PROBLEM DESCRIPTION – Beginning with the line containing "left eye: (21, 36)" and ending with the last line of the entries below, copy each line exactly and nothing else.

SOURCE RECORDS –
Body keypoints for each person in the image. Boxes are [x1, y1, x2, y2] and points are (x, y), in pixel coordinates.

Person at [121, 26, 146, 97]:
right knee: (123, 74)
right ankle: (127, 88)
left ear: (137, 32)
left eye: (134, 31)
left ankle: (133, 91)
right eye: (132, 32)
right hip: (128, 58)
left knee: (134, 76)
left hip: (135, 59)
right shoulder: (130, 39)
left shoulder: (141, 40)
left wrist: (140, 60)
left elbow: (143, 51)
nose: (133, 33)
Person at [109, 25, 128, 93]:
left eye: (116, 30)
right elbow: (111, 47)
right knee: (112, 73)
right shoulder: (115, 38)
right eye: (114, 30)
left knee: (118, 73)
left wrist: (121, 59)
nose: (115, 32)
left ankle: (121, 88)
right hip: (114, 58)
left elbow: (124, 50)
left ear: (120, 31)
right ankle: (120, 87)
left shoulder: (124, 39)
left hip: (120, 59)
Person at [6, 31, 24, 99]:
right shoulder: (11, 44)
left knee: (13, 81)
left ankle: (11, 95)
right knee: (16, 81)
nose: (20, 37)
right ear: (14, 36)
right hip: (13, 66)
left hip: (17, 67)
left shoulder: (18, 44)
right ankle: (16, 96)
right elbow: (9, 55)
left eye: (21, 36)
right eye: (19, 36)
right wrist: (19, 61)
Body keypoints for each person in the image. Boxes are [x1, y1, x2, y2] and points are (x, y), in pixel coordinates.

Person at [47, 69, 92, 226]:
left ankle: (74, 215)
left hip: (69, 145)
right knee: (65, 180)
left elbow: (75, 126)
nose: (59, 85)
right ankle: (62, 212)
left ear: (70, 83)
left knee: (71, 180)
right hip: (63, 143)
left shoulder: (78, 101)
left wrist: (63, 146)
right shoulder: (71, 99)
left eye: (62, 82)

RESPONSE AREA –
left eye: (21, 36)
right eye: (19, 36)
right wrist: (19, 61)
Body keypoints for each person in the image. Boxes are [x1, y1, x2, y2] and points are (x, y), in pixel coordinates.

Person at [47, 69, 92, 226]:
left ankle: (74, 215)
left hip: (69, 145)
right knee: (65, 180)
left elbow: (75, 126)
nose: (59, 85)
right ankle: (62, 212)
left ear: (70, 83)
left knee: (71, 180)
right hip: (63, 143)
left shoulder: (78, 101)
left wrist: (63, 146)
right shoulder: (71, 99)
left eye: (62, 82)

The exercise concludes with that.